Вокруг меня свистел ветер, где-то совсем близко громыхал гром. Я не встречал физического сопротивления, с которым столкнулся в старом Лабиринте. Сопротивления вообще не было. Вместо него, и это наверное было хуже, была странная настороженность. Не обдумав, я не решался сделать и шага. Поэтому движения мои были замедленны. Мое продвижение было похоже на ритуальное действо. Я тратил больше энергии на подготовку к каждому шагу, чем на сам шаг. Прежде чем сделать движение, я совершал его мысленно. Заторможенность, замедленность мешали мне выполнять работу. Но зато это и не позволяло совершить ошибку. Я делал свое дело наверняка. Появлялась определенная четкость. Правая… Казалось, этой медлительной четкости требует от меня неведомая сила. И так же, как Лабиринт в Ребма, где восстановились когда-то мои растаявшие воспоминания, так и этот Лабиринт тоже разворошил мою память. И появились здесь в сломавшемся пространстве, во времени, потерявшем границы прошлого, настоящего и будущего, запах каштанов, полные овощей фургоны, тарахтящие по булыжной мостовой. Я не был в то время влюблен, но были увлечения — Иветт, Мими и Симона. И была в Париже весна, и плясали цыгане в «Луи», и удивительно пахли коктейли… Я вспоминал, и сердце не помещалось в груди, и время звенело, как колокол… Я вспоминал, и радость прустовского оттенка передавалась моим движениям, наполняла мое сознание, наделяла мощью мою волю… Я обдумал, а потом увидел, а потом сделал следующий свой шаг… Я уже совершил один круг, создал периметр своего Лабиринта. Спиною я чувствовал грозу. Она, видимо, уже коснулась края плато. Небо потемнело… Цветные огни плясали надо мной и качались… Вокруг появились сполохи… А я не мог отвлечься, не мог отдать ни капли энергии, чтобы контролировать бушевавшую стихию. Завершив круг, я увидел, что все расстояние, которое я прошел по Лабиринту, вычерчено на камне, и линия эта пылает бледным голубым пламенем. Я не чувствовал магнитных линий, не ощущал тока, который возникал там, где я ставил ногу. Необычными были только замедленные движения, будто нес я на спине непосильный груз… Левая…

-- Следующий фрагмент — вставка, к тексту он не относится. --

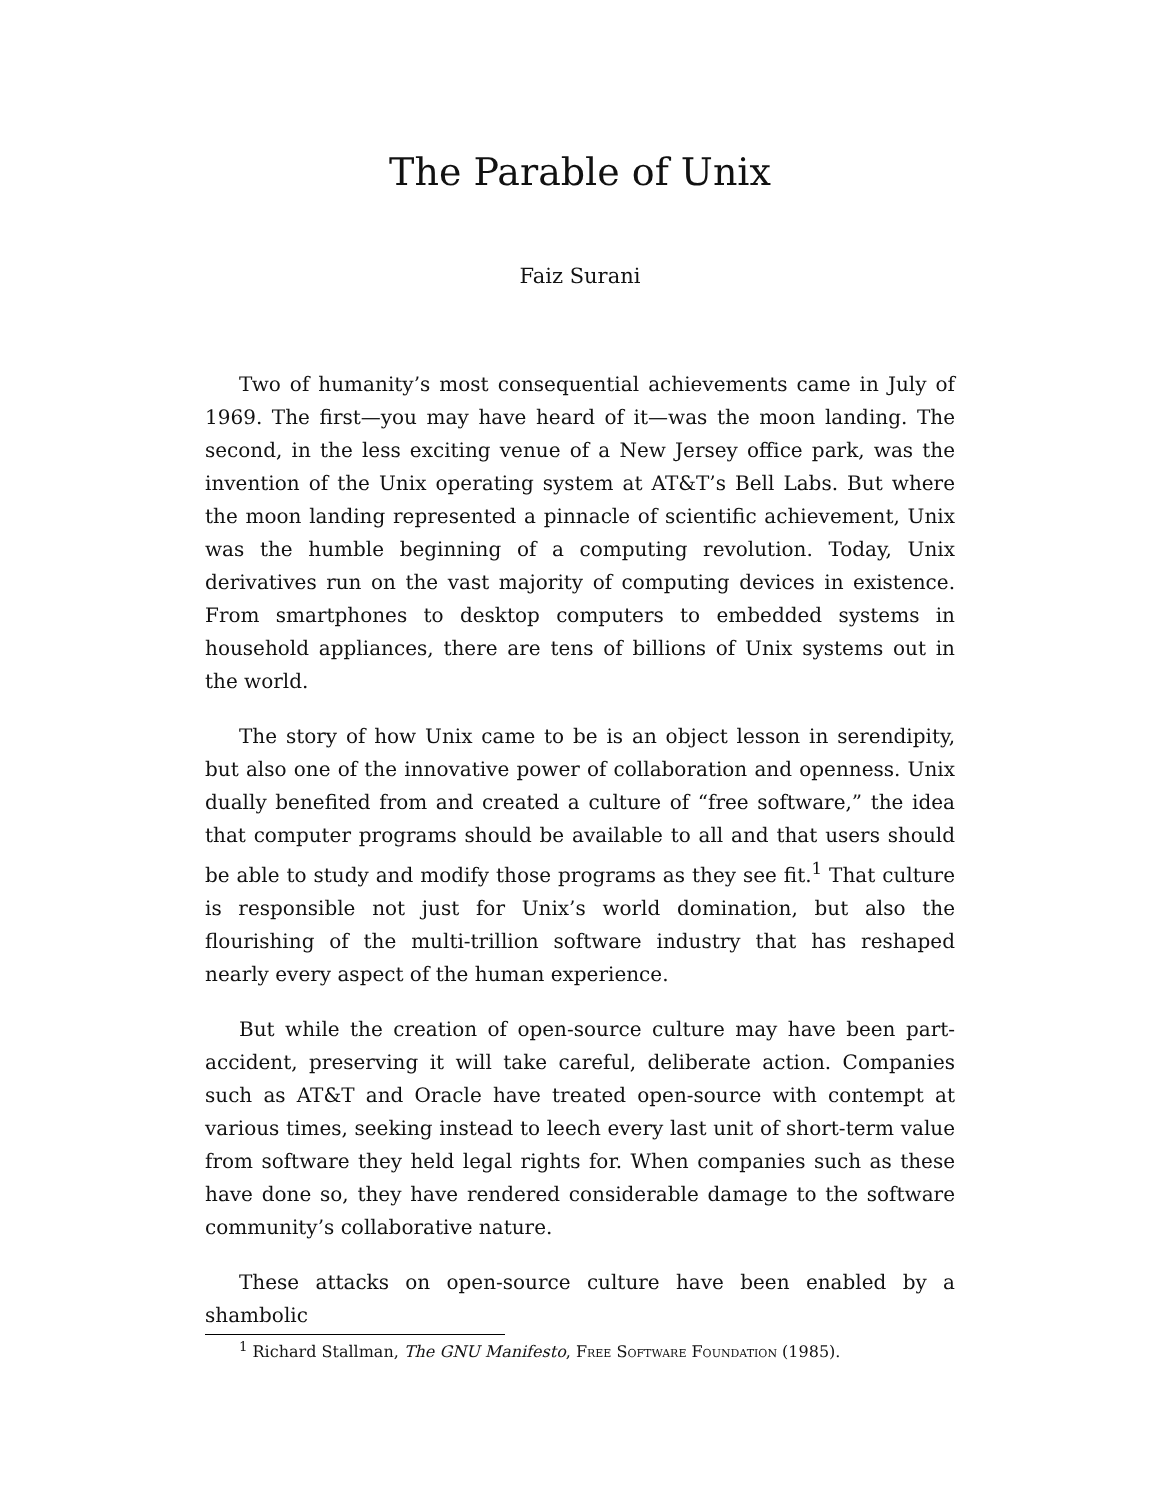The Parable of Unix
Faiz Surani
Two of humanity’s most consequential achievements came in July of 1969. The first—you may have heard of it—was the moon landing. The second, in the less exciting venue of a New Jersey office park, was the invention of the Unix operating system at AT&T’s Bell Labs. But where the moon landing represented a pinnacle of scientific achievement, Unix was the humble beginning of a computing revolution. Today, Unix derivatives run on the vast majority of computing devices in existence. From smartphones to desktop computers to embedded systems in household appliances, there are tens of billions of Unix systems out in the world.
The story of how Unix came to be is an object lesson in serendipity, but also one of the innovative power of collaboration and openness. Unix dually benefited from and created a culture of “free software,” the idea that computer programs should be available to all and that users should be able to study and modify those programs as they see fit.<sup>1</sup> That culture is responsible not just for Unix’s world domination, but also the flourishing of the multi-trillion software industry that has reshaped nearly every aspect of the human experience.
But while the creation of open-source culture may have been part-accident, preserving it will take careful, deliberate action. Companies such as AT&T and Oracle have treated open-source with contempt at various times, seeking instead to leech every last unit of short-term value from software they held legal rights for. When companies such as these have done so, they have rendered considerable damage to the software community’s collaborative nature.
These attacks on open-source culture have been enabled by a shambolic
<sup>1</sup> Richard Stallman, The GNU Manifesto, Free Software Foundation (1985).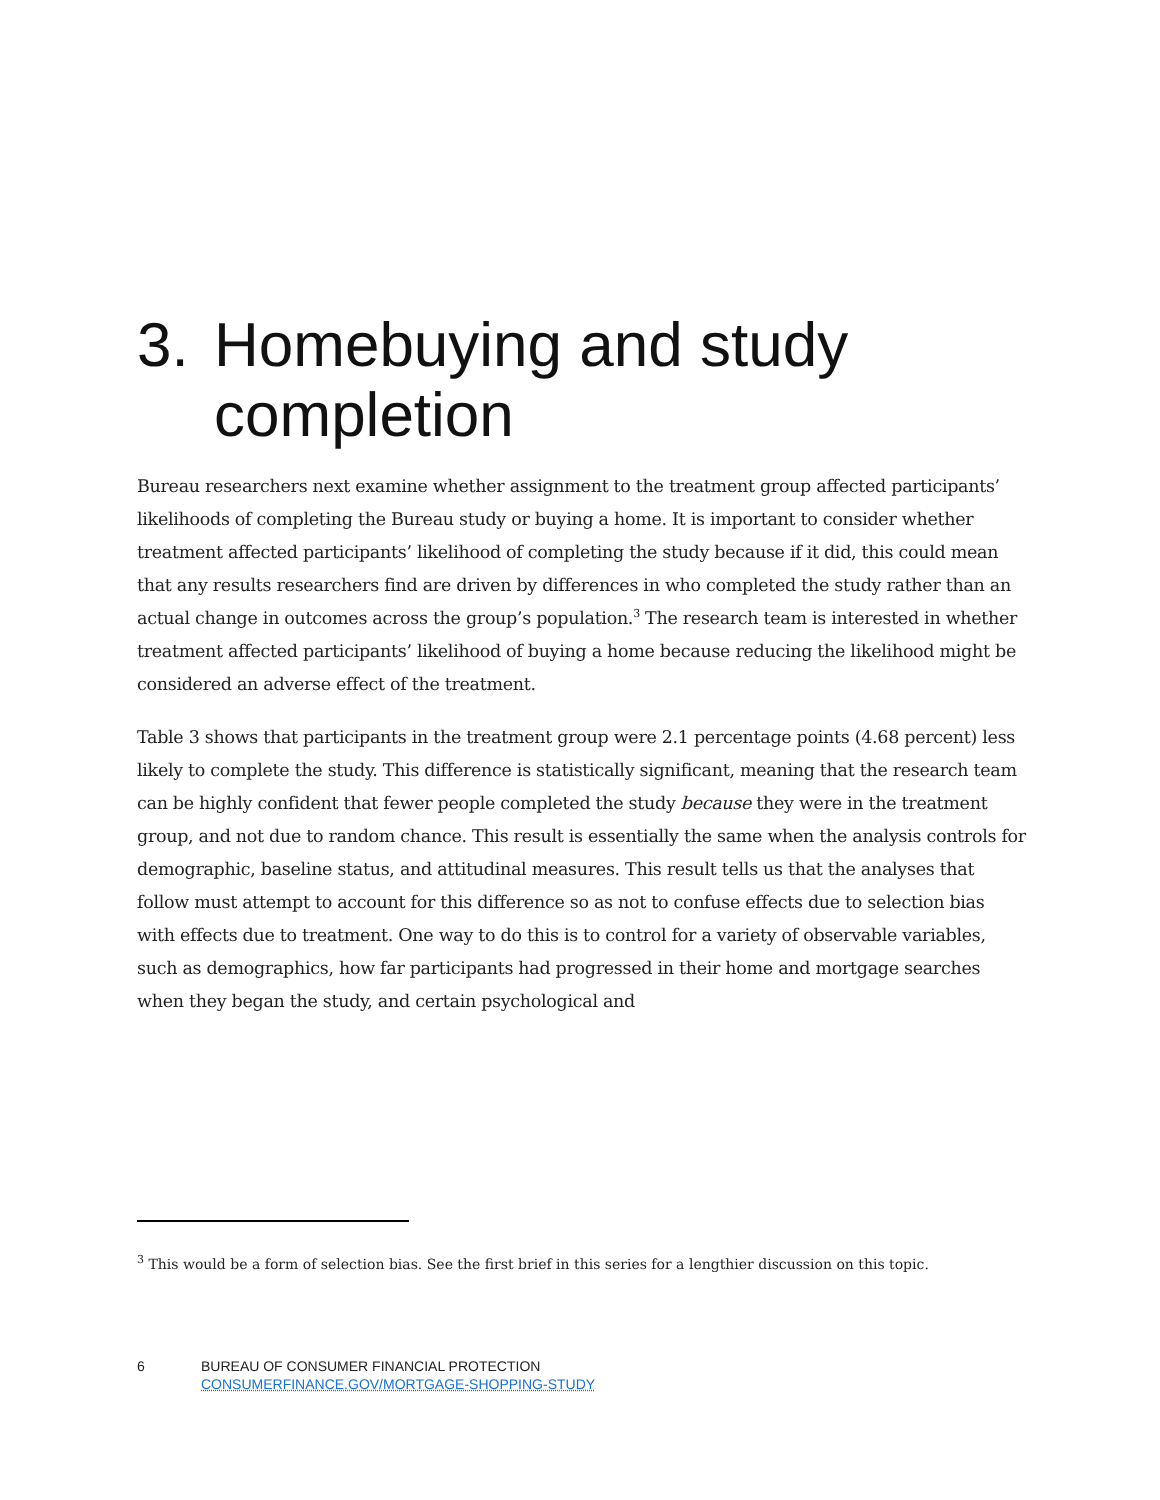3. Homebuying and study
completion
Bureau researchers next examine whether assignment to the treatment group affected participants’ likelihoods of completing the Bureau study or buying a home. It is important to consider whether treatment affected participants’ likelihood of completing the study because if it did, this could mean that any results researchers find are driven by differences in who completed the study rather than an actual change in outcomes across the group’s population.<sup>3</sup> The research team is interested in whether treatment affected participants’ likelihood of buying a home because reducing the likelihood might be considered an adverse effect of the treatment.
Table 3 shows that participants in the treatment group were 2.1 percentage points (4.68 percent) less likely to complete the study. This difference is statistically significant, meaning that the research team can be highly confident that fewer people completed the study because they were in the treatment group, and not due to random chance. This result is essentially the same when the analysis controls for demographic, baseline status, and attitudinal measures. This result tells us that the analyses that follow must attempt to account for this difference so as not to confuse effects due to selection bias with effects due to treatment. One way to do this is to control for a variety of observable variables, such as demographics, how far participants had progressed in their home and mortgage searches when they began the study, and certain psychological and
<sup>3</sup> This would be a form of selection bias. See the first brief in this series for a lengthier discussion on this topic.
6 BUREAU OF CONSUMER FINANCIAL PROTECTION
CONSUMERFINANCE.GOV/MORTGAGE-SHOPPING-STUDY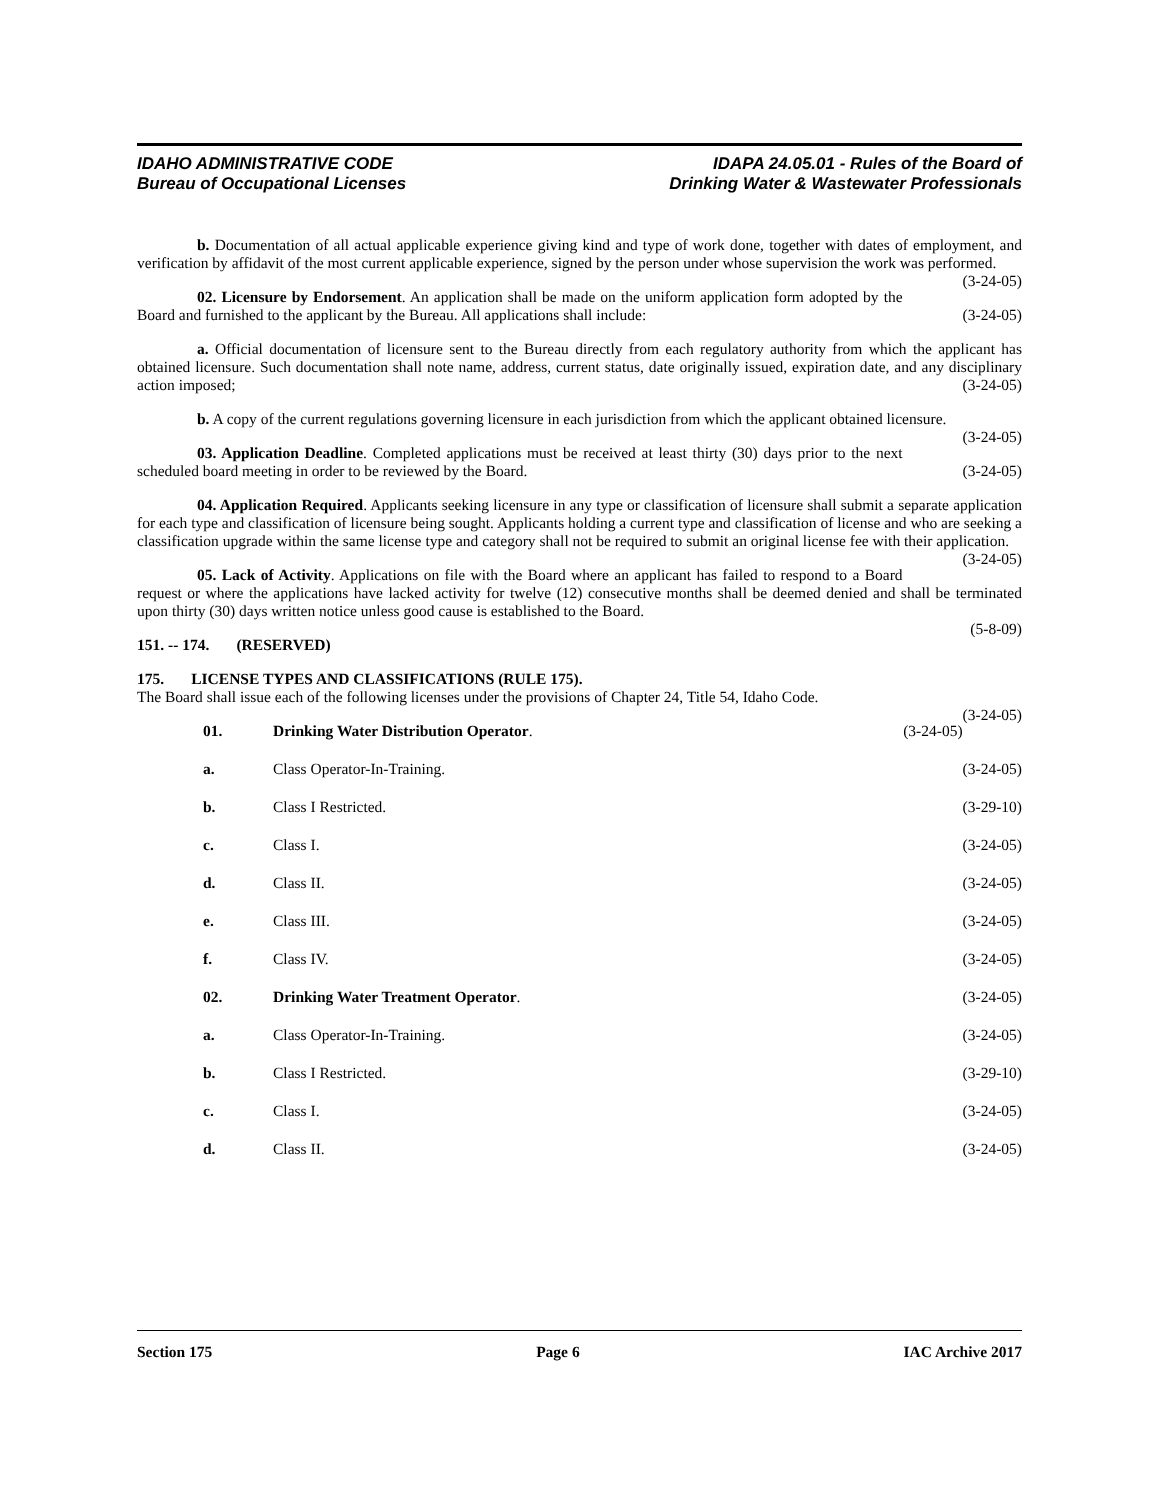IDAHO ADMINISTRATIVE CODE
Bureau of Occupational Licenses
IDAPA 24.05.01 - Rules of the Board of
Drinking Water & Wastewater Professionals
b. Documentation of all actual applicable experience giving kind and type of work done, together with dates of employment, and verification by affidavit of the most current applicable experience, signed by the person under whose supervision the work was performed. (3-24-05)
02. Licensure by Endorsement. An application shall be made on the uniform application form adopted by the Board and furnished to the applicant by the Bureau. All applications shall include: (3-24-05)
a. Official documentation of licensure sent to the Bureau directly from each regulatory authority from which the applicant has obtained licensure. Such documentation shall note name, address, current status, date originally issued, expiration date, and any disciplinary action imposed; (3-24-05)
b. A copy of the current regulations governing licensure in each jurisdiction from which the applicant obtained licensure. (3-24-05)
03. Application Deadline. Completed applications must be received at least thirty (30) days prior to the next scheduled board meeting in order to be reviewed by the Board. (3-24-05)
04. Application Required. Applicants seeking licensure in any type or classification of licensure shall submit a separate application for each type and classification of licensure being sought. Applicants holding a current type and classification of license and who are seeking a classification upgrade within the same license type and category shall not be required to submit an original license fee with their application. (3-24-05)
05. Lack of Activity. Applications on file with the Board where an applicant has failed to respond to a Board request or where the applications have lacked activity for twelve (12) consecutive months shall be deemed denied and shall be terminated upon thirty (30) days written notice unless good cause is established to the Board.
(5-8-09)
151. -- 174. (RESERVED)
175. LICENSE TYPES AND CLASSIFICATIONS (RULE 175).
The Board shall issue each of the following licenses under the provisions of Chapter 24, Title 54, Idaho Code.
(3-24-05)
01. Drinking Water Distribution Operator.
(3-24-05)
a. Class Operator-In-Training. (3-24-05)
b. Class I Restricted. (3-29-10)
c. Class I. (3-24-05)
d. Class II. (3-24-05)
e. Class III. (3-24-05)
f. Class IV. (3-24-05)
02. Drinking Water Treatment Operator.
(3-24-05)
a. Class Operator-In-Training. (3-24-05)
b. Class I Restricted. (3-29-10)
c. Class I. (3-24-05)
d. Class II. (3-24-05)
Section 175 Page 6 IAC Archive 2017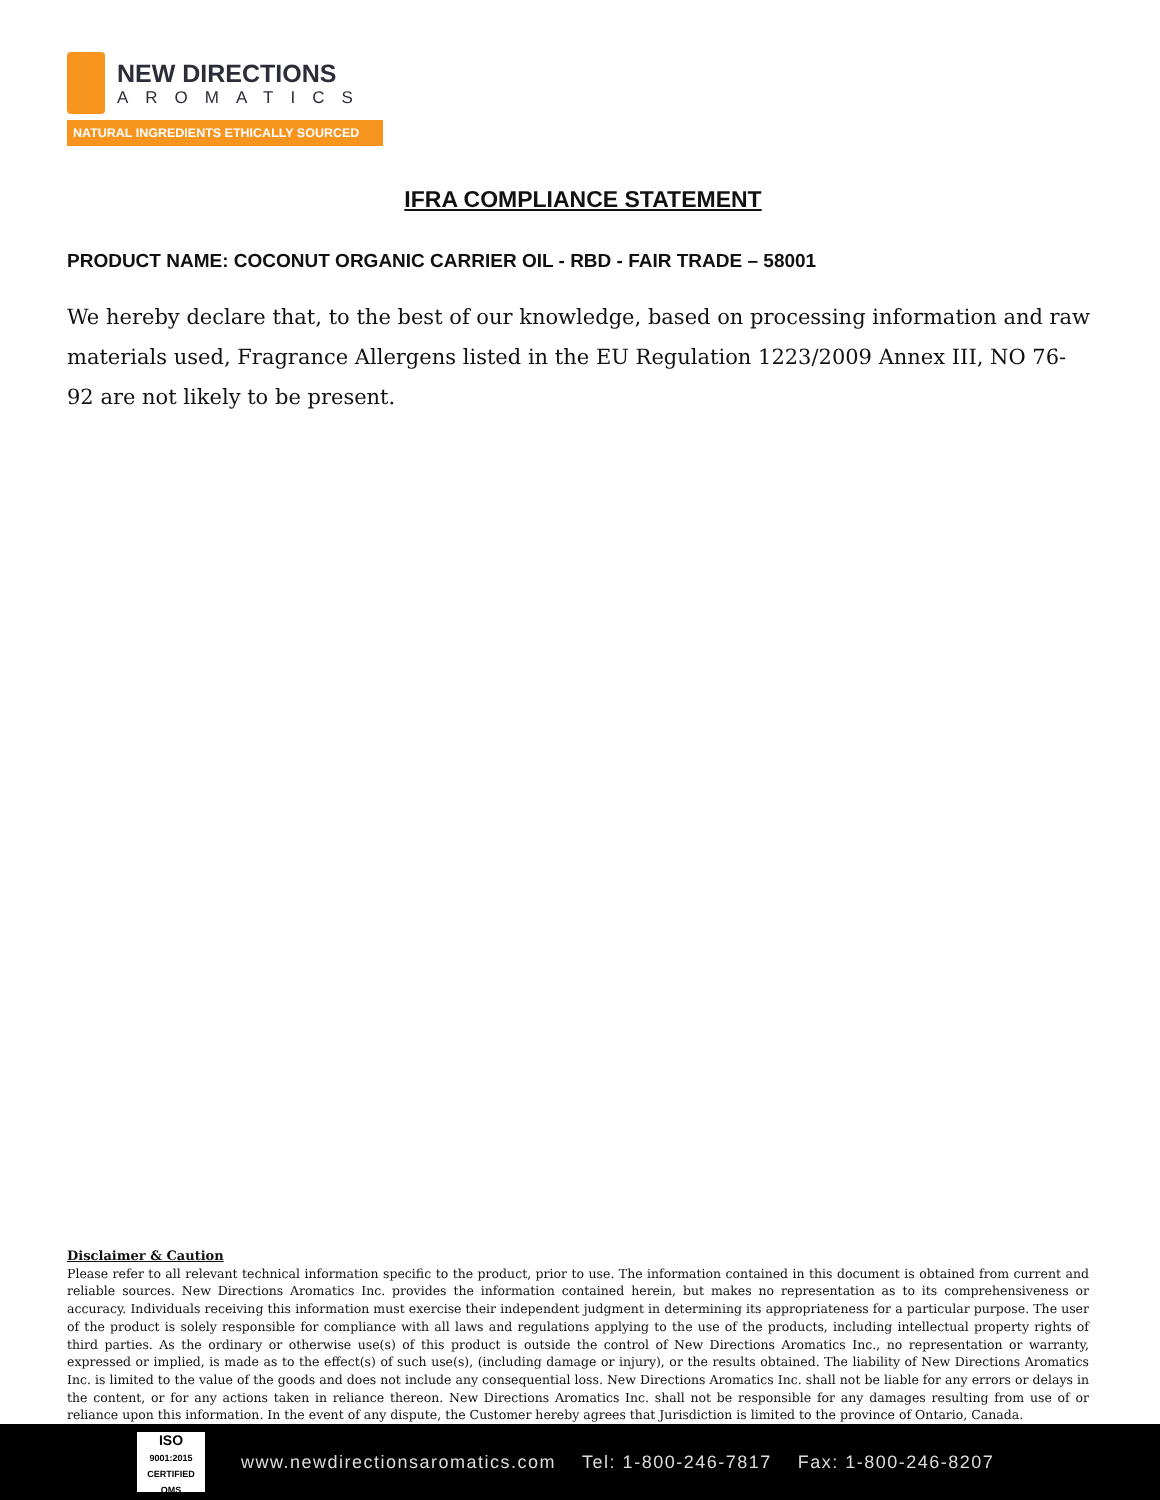NEW DIRECTIONS
AROMATICS
NATURAL INGREDIENTS ETHICALLY SOURCED
IFRA COMPLIANCE STATEMENT
PRODUCT NAME: COCONUT ORGANIC CARRIER OIL - RBD - FAIR TRADE – 58001
We hereby declare that, to the best of our knowledge, based on processing information and raw materials used, Fragrance Allergens listed in the EU Regulation 1223/2009 Annex III, NO 76-92 are not likely to be present.
Disclaimer & Caution
Please refer to all relevant technical information specific to the product, prior to use. The information contained in this document is obtained from current and reliable sources. New Directions Aromatics Inc. provides the information contained herein, but makes no representation as to its comprehensiveness or accuracy. Individuals receiving this information must exercise their independent judgment in determining its appropriateness for a particular purpose. The user of the product is solely responsible for compliance with all laws and regulations applying to the use of the products, including intellectual property rights of third parties. As the ordinary or otherwise use(s) of this product is outside the control of New Directions Aromatics Inc., no representation or warranty, expressed or implied, is made as to the effect(s) of such use(s), (including damage or injury), or the results obtained. The liability of New Directions Aromatics Inc. is limited to the value of the goods and does not include any consequential loss. New Directions Aromatics Inc. shall not be liable for any errors or delays in the content, or for any actions taken in reliance thereon. New Directions Aromatics Inc. shall not be responsible for any damages resulting from use of or reliance upon this information. In the event of any dispute, the Customer hereby agrees that Jurisdiction is limited to the province of Ontario, Canada.
ISO
9001:2015 CERTIFIED QMS
www.newdirectionsaromatics.com Tel: 1-800-246-7817 Fax: 1-800-246-8207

Маки, маки и васильки и высокие тополя вдоль сельских дорог, вкус нормандского сидра… И снова город, запах цветущих каштанов… Сена, купаются звезды… Запах старых кирпичных домов на Вогезской площади после утреннего дождя… Бар под мюзик-холлом «Олимпия»… Драка… Окровавленные пальцы, забинтованы девушкой, пустившей меня к себе домой… Как ее звали? Цветущие каштаны… Белая роза… Тут я принюхался. Аромат розы в моей петлице такой же, каким был тогда. Удивительно, что хоть что-то осталось от нее. Это приободрило меня. Я двинулся вперед, чуть-чуть под углом вправо. Краем глаза я видел грозу. Она надвигалась стеной, гладкой, как стекло. За ней была пустота. Гром уже гремел оглушительно. Правая… Левая…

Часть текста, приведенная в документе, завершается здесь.